§ **TRECHO PARA LEITURA**:

_ _ _ _

TRE reconhece inegibilidade de candidatura de Arruda ao governo do DF
Por unanimidade, desembargadores decidem pelo indeferimento do registro do ex-governador José Roberto Arruda

O TRE-DF (Tribunal Regional Eleitoral do Distrito Federal) determinou a impugnação do registro da candidatura de José Roberto Arruda (PSD) ao governo do Distrito Federal nesta quinta-feira (3) em votação unânime.
Antes da votação, o desembargador Néviton Guedes se declarou suspeito após ter julgado processos da Operação Caixa de Pandora no Tribunal Regional Federal da 1ª região.
O relator do processo, o desembargador eleitoral Guilherme Pupe, votou pelo indeferimento da candidatura e foi acompanhado pelos desembargadores André Puppin, Asiel Henrique de Sousa, Leonor Aguena e João Egmont.
Apesar do indeferimento do registro de candidatura, Arruda ainda tem assegurado as práticas de ato de campanha, inclusive propaganda e uso de horário eleitoral pois a decisão ainda é cabível de recurso.
Conforme Pupe sustentou em sua argumentação, o TJDFT (Tribunal de Justiça do Distrito Federal e dos Territórios) não reconheceu a conexão entre as condenações de Arruda pela Operação Caixa de Pandora. Para os desembargadores, a contagem da inegibilidade deve ocorrer a partir da segunda condenação, determinada em 2018.

_ _ _ _

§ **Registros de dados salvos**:
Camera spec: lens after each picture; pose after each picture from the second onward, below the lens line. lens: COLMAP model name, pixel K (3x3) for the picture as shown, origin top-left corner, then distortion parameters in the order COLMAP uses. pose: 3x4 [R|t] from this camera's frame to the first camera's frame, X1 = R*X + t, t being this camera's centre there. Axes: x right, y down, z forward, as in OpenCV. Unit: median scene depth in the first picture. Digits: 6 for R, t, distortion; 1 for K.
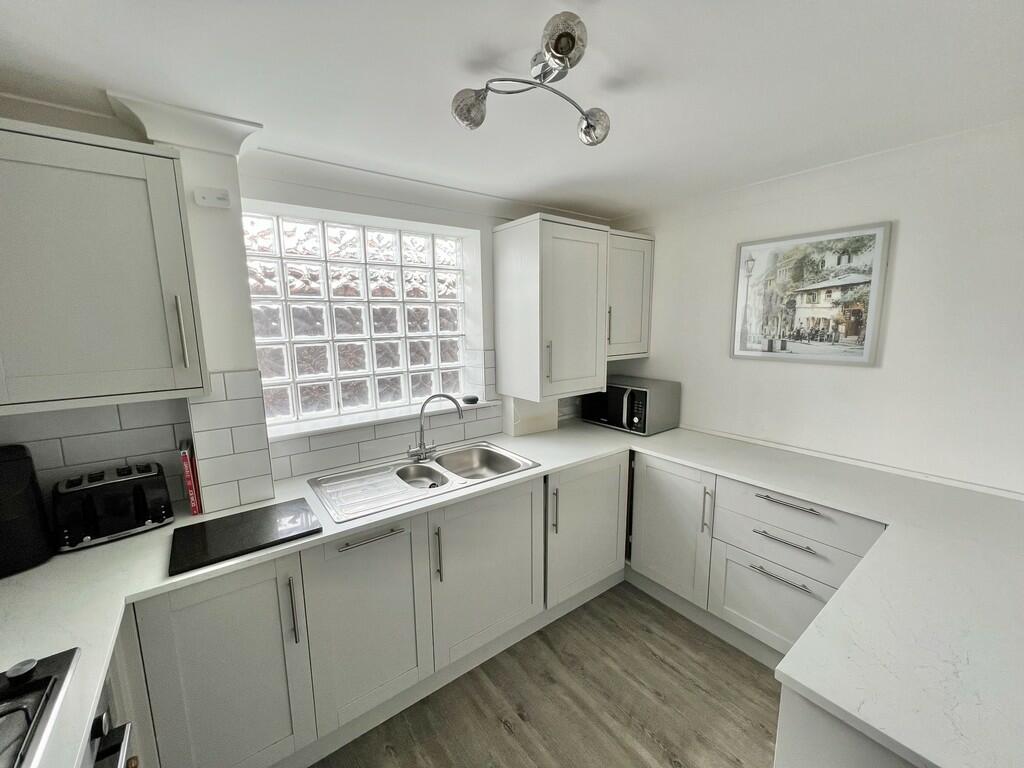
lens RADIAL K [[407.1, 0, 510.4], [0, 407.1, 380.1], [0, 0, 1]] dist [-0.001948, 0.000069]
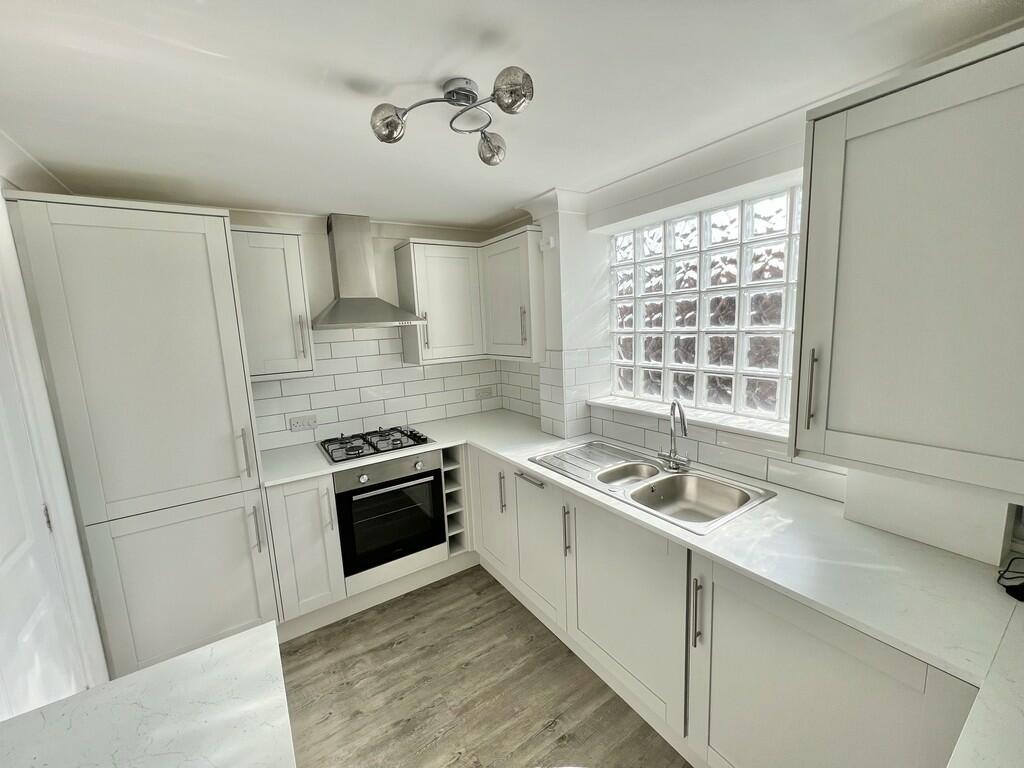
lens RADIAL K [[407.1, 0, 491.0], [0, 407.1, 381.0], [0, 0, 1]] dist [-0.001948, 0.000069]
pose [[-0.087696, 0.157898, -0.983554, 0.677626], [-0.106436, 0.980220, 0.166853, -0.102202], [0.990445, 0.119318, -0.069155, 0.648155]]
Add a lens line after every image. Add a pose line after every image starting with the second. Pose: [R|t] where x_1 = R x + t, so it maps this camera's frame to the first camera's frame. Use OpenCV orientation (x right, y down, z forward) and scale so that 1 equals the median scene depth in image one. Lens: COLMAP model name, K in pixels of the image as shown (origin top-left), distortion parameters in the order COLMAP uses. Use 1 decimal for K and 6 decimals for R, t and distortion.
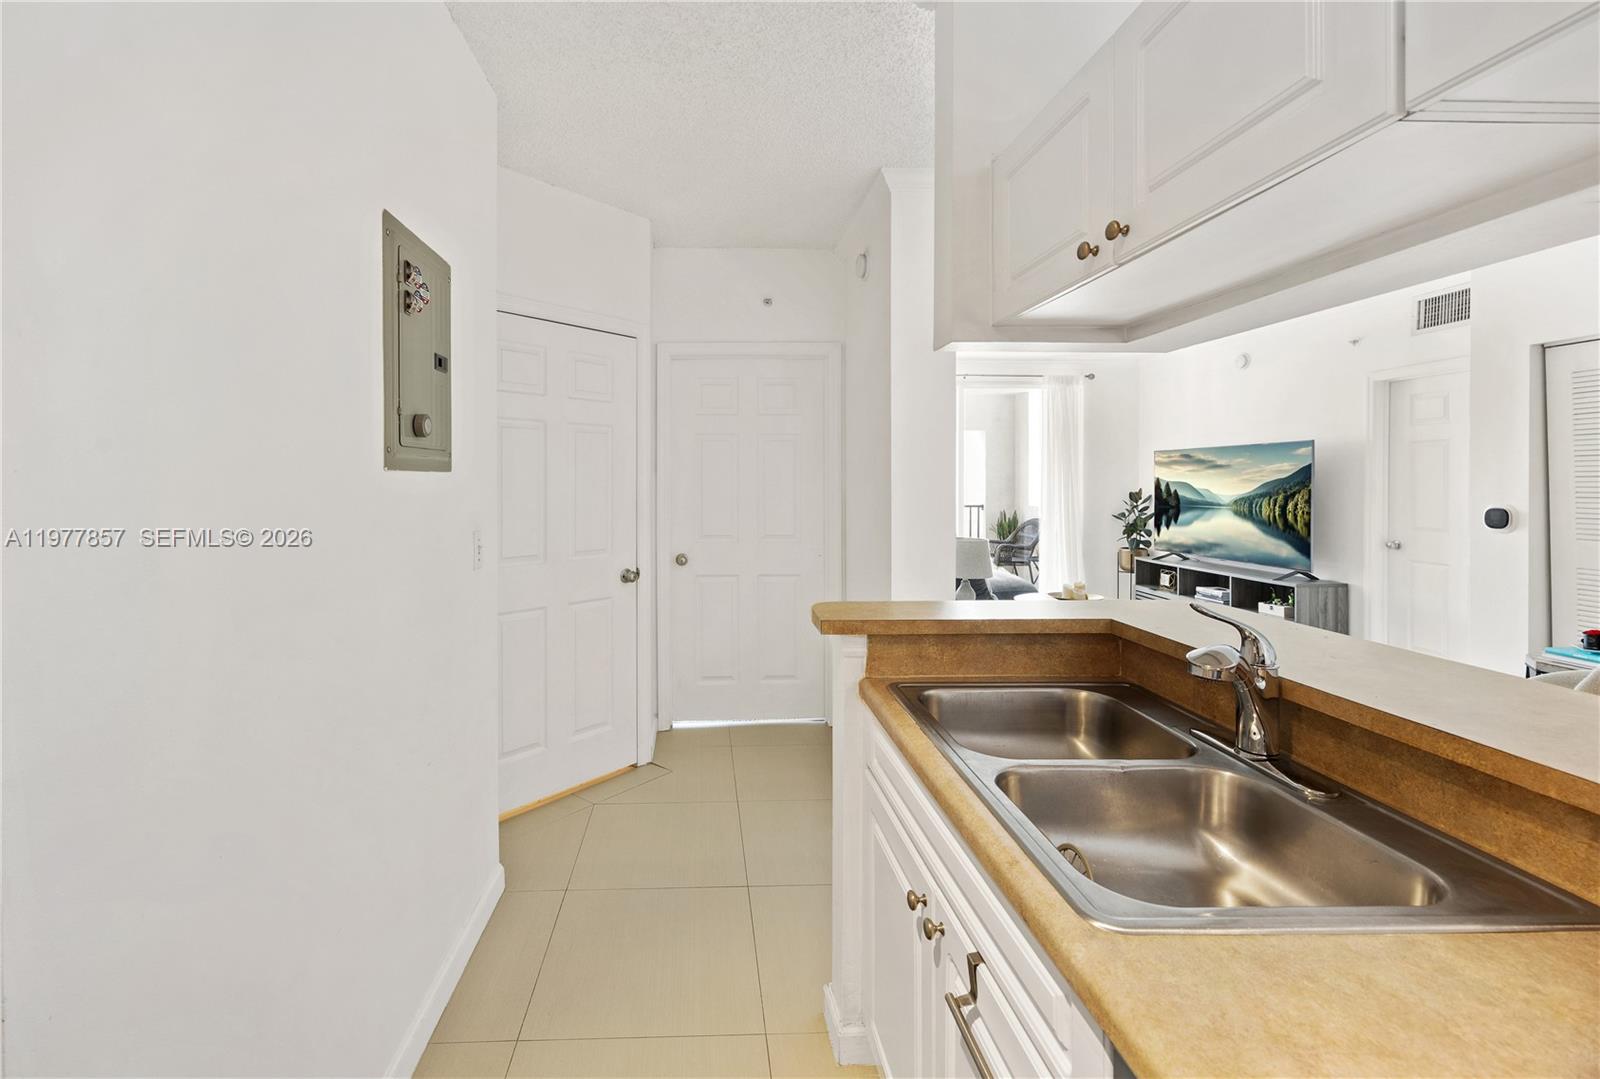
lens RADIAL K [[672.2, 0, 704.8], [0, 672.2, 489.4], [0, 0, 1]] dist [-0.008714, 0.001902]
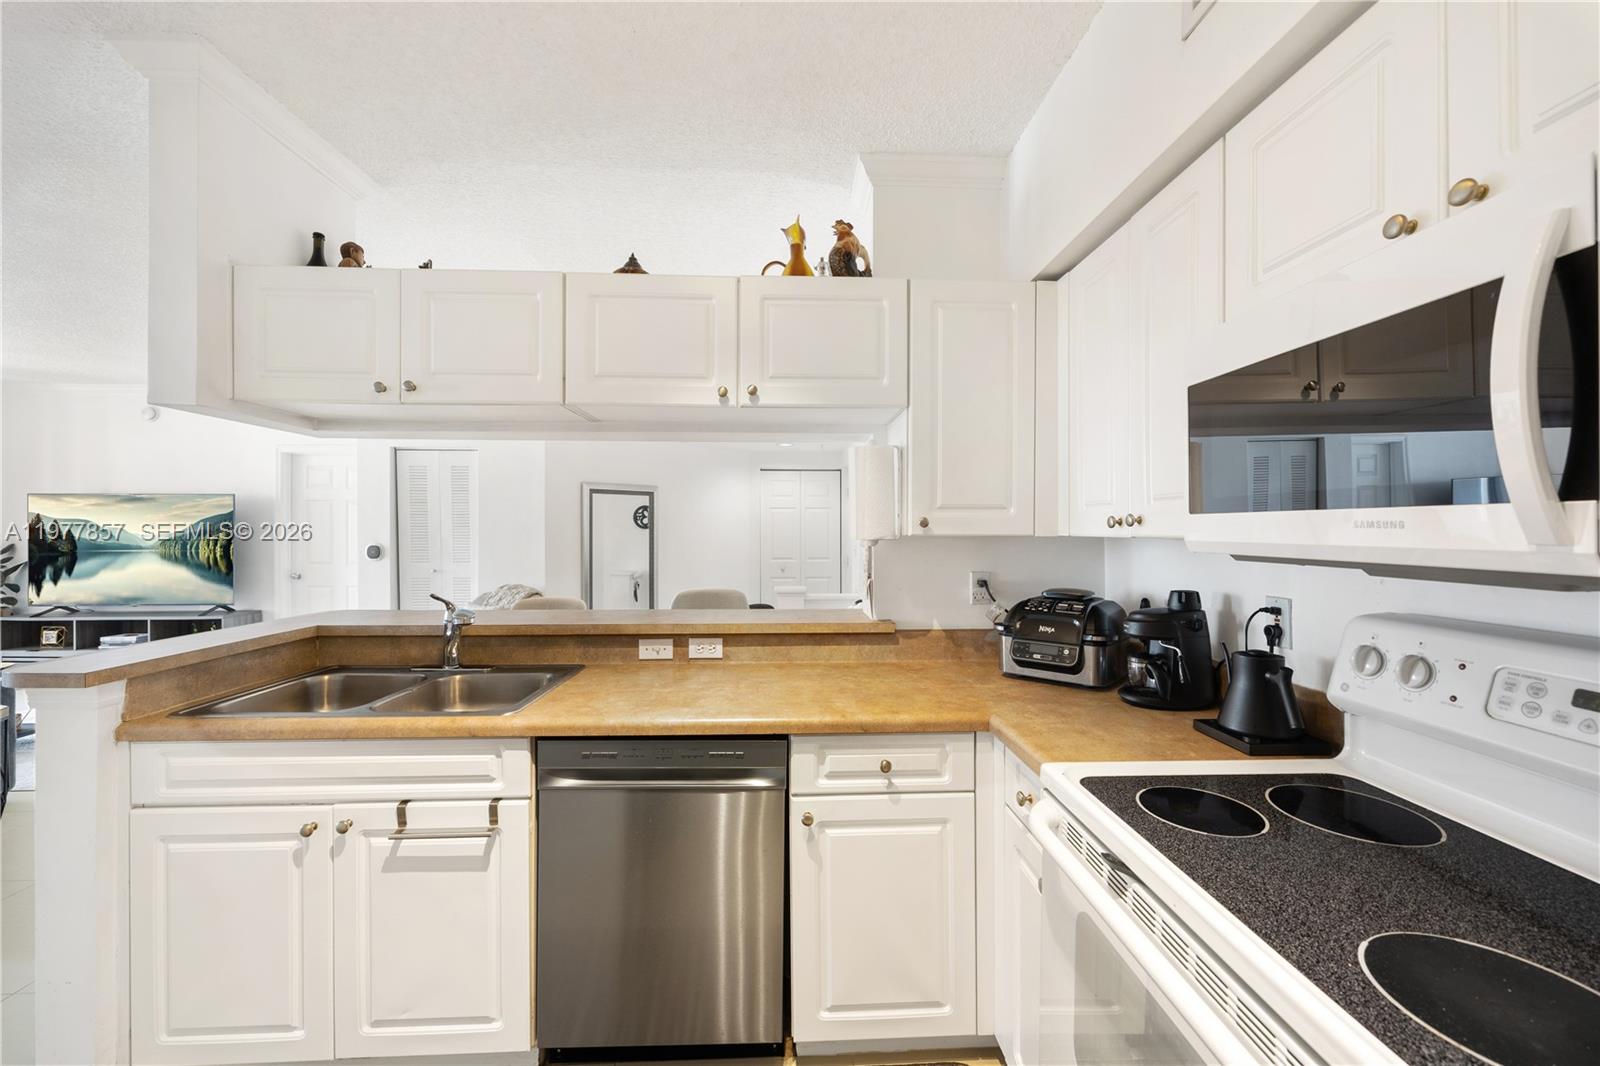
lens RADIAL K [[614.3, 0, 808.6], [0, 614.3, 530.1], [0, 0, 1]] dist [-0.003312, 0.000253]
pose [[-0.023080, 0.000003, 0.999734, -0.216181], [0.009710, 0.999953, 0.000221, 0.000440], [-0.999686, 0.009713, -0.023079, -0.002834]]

_ _ _ _

§ **ENUNCIADO DO PROBLEMA**: Reproduza na íntegra, sem nenhuma alteração, a notícia sobre a candidatura de Arruda.

§ **RESPOSTA DO EXERCÍCIO**:
TRE reconhece inegibilidade de candidatura de Arruda ao governo do DF
Por unanimidade, desembargadores decidem pelo indeferimento do registro do ex-governador José Roberto Arruda

O TRE-DF (Tribunal Regional Eleitoral do Distrito Federal) determinou a impugnação do registro da candidatura de José Roberto Arruda (PSD) ao governo do Distrito Federal nesta quinta-feira (3) em votação unânime.
Antes da votação, o desembargador Néviton Guedes se declarou suspeito após ter julgado processos da Operação Caixa de Pandora no Tribunal Regional Federal da 1ª região.
O relator do processo, o desembargador eleitoral Guilherme Pupe, votou pelo indeferimento da candidatura e foi acompanhado pelos desembargadores André Puppin, Asiel Henrique de Sousa, Leonor Aguena e João Egmont.
Apesar do indeferimento do registro de candidatura, Arruda ainda tem assegurado as práticas de ato de campanha, inclusive propaganda e uso de horário eleitoral pois a decisão ainda é cabível de recurso.
Conforme Pupe sustentou em sua argumentação, o TJDFT (Tribunal de Justiça do Distrito Federal e dos Territórios) não reconheceu a conexão entre as condenações de Arruda pela Operação Caixa de Pandora. Para os desembargadores, a contagem da inegibilidade deve ocorrer a partir da segunda condenação, determinada em 2018.